With a left knee that continued to not let me run, became more painful as the day wore on, and limited what I can do in my daily life. Which is frustrating and I have been dealing with this since May 9th.
I prepared a two-and-a-half-page letter, explaining all my concerns, what was going on, and how I was feeling for my appointment with the Doc on Friday the 21st. I find that if I don’t write things down ahead of a doctor’s appointment, I forget stuff, get tongue-tied, and don’t present my issues as I want. Then after I come out of the appointment thinking about all the stuff, I should’ve, could’ve, and would’ve said if I wasn’t attempting to process what he was saying, while trying to remember all the stuff I wanted to tell him.
Writing everything down ahead of time made it so that I only had to clarify what I wrote and could focus on what the doc was saying. It made things a lot easier for me and the doc.
After going through the letter and clarifying a few questions that he had, the appointment was going well.

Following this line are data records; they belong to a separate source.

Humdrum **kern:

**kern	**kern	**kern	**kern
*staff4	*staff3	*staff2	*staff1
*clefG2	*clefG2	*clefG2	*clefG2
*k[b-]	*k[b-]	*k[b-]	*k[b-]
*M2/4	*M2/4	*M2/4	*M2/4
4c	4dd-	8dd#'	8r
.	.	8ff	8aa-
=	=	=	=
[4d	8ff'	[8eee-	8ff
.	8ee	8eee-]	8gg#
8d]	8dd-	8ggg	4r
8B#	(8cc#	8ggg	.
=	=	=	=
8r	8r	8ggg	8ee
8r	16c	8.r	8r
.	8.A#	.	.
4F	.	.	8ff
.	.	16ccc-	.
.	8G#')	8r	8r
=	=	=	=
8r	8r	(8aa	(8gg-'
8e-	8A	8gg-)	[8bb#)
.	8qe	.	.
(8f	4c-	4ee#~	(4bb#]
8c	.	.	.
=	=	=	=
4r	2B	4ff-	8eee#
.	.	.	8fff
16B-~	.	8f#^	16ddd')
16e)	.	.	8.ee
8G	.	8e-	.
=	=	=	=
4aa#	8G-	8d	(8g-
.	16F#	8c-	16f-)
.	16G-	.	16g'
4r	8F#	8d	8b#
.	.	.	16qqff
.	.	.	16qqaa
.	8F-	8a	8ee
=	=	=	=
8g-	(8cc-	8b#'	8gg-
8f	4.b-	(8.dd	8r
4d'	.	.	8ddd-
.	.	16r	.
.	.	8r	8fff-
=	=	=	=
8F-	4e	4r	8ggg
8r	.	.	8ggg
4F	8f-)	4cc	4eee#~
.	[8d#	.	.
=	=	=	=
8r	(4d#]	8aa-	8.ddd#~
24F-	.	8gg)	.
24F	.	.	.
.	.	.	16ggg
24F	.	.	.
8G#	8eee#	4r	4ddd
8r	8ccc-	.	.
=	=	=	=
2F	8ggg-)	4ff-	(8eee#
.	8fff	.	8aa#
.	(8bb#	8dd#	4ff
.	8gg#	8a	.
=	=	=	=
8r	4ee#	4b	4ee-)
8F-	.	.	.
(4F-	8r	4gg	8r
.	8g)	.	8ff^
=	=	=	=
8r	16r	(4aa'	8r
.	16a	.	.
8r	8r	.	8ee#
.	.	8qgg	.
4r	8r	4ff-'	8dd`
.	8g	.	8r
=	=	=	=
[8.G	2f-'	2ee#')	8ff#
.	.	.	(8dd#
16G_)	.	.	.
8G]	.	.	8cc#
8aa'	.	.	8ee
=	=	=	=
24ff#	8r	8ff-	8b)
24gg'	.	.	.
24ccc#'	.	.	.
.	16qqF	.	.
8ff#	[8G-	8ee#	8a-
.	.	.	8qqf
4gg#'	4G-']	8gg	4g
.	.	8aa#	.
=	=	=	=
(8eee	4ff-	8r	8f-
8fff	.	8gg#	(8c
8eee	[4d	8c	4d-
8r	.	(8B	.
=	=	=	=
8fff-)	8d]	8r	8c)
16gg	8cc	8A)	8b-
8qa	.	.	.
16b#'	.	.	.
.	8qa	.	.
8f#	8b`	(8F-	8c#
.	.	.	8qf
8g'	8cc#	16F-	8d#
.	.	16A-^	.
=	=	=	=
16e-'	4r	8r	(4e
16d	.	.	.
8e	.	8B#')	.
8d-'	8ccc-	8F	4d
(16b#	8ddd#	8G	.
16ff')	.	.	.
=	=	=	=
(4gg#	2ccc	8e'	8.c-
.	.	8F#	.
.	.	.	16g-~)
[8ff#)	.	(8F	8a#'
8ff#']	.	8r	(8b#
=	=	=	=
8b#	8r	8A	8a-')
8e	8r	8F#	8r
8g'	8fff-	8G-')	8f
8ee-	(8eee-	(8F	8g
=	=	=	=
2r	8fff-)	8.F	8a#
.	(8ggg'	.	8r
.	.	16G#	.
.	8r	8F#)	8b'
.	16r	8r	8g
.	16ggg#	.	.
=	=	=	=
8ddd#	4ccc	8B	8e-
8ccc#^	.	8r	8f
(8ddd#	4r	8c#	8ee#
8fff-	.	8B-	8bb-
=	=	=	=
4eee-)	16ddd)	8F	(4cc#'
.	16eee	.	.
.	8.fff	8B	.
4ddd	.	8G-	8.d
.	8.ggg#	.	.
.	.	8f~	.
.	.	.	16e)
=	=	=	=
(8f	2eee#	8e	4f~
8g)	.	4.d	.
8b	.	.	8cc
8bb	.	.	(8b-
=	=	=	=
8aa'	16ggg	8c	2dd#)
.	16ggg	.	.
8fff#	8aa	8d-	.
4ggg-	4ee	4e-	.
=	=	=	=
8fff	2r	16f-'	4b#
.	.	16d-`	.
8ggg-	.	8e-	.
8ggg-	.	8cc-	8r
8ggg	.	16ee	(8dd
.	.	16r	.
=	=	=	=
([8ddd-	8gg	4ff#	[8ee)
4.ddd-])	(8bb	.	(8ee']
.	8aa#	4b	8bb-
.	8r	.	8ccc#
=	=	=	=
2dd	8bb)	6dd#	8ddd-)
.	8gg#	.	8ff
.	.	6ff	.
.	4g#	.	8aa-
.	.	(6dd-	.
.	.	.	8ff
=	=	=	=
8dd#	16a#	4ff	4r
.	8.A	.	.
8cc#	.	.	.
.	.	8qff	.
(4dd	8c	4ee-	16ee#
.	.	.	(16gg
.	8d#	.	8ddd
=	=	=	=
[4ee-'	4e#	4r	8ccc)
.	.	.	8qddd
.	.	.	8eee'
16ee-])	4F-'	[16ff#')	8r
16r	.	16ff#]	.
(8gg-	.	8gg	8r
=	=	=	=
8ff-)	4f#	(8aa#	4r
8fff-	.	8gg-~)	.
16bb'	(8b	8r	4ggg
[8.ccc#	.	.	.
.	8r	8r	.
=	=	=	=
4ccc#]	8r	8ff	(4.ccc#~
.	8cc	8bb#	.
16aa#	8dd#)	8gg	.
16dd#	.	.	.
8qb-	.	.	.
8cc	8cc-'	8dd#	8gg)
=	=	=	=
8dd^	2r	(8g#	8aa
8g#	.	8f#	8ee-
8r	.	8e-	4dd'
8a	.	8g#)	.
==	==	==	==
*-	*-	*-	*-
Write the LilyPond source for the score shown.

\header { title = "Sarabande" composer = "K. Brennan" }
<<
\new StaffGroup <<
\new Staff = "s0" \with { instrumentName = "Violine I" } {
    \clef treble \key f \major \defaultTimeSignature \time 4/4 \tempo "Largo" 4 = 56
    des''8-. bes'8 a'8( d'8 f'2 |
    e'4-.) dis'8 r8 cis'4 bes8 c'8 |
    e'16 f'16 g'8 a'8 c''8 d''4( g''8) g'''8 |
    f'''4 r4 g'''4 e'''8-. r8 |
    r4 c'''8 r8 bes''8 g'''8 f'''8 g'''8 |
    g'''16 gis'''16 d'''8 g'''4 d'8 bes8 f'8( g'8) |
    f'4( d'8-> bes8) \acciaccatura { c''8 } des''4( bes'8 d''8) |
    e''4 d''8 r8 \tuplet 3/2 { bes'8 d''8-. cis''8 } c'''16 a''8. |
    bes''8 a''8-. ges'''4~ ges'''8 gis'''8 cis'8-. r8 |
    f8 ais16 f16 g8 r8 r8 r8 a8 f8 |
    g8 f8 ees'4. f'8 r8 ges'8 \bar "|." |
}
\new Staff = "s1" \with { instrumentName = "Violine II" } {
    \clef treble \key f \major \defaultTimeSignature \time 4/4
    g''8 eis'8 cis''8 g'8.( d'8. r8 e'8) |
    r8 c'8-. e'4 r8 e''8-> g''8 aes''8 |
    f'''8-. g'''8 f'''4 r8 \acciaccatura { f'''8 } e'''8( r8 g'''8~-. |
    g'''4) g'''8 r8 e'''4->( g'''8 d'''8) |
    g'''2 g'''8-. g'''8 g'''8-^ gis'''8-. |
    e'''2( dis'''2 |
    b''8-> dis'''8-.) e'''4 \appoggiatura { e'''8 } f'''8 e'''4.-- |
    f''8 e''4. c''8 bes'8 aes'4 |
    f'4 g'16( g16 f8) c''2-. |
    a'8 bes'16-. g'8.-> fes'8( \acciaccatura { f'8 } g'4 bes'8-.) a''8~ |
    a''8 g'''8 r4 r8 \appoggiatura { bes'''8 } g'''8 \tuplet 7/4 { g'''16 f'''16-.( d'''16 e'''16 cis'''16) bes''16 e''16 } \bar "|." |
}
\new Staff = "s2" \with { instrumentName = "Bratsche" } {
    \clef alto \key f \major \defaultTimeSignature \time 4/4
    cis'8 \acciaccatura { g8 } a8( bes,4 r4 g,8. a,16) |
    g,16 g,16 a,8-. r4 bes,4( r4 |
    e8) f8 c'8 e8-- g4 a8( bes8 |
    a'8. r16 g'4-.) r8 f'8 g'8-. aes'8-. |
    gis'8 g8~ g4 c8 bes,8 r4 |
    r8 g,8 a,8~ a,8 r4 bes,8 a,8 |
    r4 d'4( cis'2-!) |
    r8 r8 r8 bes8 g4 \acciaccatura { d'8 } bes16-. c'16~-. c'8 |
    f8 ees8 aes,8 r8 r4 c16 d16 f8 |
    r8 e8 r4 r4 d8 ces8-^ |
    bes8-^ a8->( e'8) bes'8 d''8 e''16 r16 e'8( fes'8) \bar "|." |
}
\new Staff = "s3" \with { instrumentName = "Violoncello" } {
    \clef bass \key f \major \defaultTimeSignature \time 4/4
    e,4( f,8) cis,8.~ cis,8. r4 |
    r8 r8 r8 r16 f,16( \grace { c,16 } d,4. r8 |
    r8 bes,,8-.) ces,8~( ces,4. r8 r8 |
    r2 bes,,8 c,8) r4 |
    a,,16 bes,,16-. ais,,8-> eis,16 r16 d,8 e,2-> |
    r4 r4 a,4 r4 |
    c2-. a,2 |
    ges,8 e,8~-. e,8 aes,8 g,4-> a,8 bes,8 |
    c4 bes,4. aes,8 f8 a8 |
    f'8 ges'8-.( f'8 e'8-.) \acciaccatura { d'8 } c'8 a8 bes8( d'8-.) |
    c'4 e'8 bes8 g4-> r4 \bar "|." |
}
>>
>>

Then came the exam part.
– the MCL is coming along nicely according to him.
– When he did the meniscus test, well let’s just say that I wasn’t a huge fan of the pain being induced.
It F#@$ing hurt.
A LOT!
He seemed perplexed because the MRI didn’t show significant damage to the meniscus, but my reaction to his test indicated there was more of a problem than he would have predicted – a lot more. We talked about how my continued levels of discomfort and pain haven’t changed much since May as well. This all seemed to change the direction of the appointment quite abruptly.
Based on those factors he started talking about arthroscopic surgery and all the things that could go wrong. Prior to the meniscus test, I was getting the impression from how he was talking that he was leaning in a different direction before he tested the knee.
After that, we talked a bit more about what he would be doing during the surgery and then went out to schedule it. Before scheduling anything, I had to get an EKG. No biggie I was back down in less than 45:00 minutes and had passed without any issues — Phew!
You never know what the old ticker is going show on those machines as you get old. Especially after I whacked my chest with a crowbar while removing tree stumps back in 2007, resulting in an overnight hospital stay, and had some weird shit going on for a while. Having a normal EKG was good news on a couple of fronts.
I have been tentatively scheduled for November 28th and just need to stay healthy and not get COVID-19 or other crappage floating around out there. So, I will revert to mask-wearing in public places, not be too stoopid about doing stuff on the knee and control my anxiety levels as I get closer to the surgery date.
This is a minor arthroscopic surgery and should be a 65-year routine maintenance check, then clean and scrape out what needs to be done. Then I get back to having my (what I consider normal) life again 2-3 months following the surgery.
Which is what I want.
Now to get through the 28th and get on the road to recovery and getting my life back.
BTW – Terry G – Thank you for doctor recommendation, it was spot-on, and he is very good.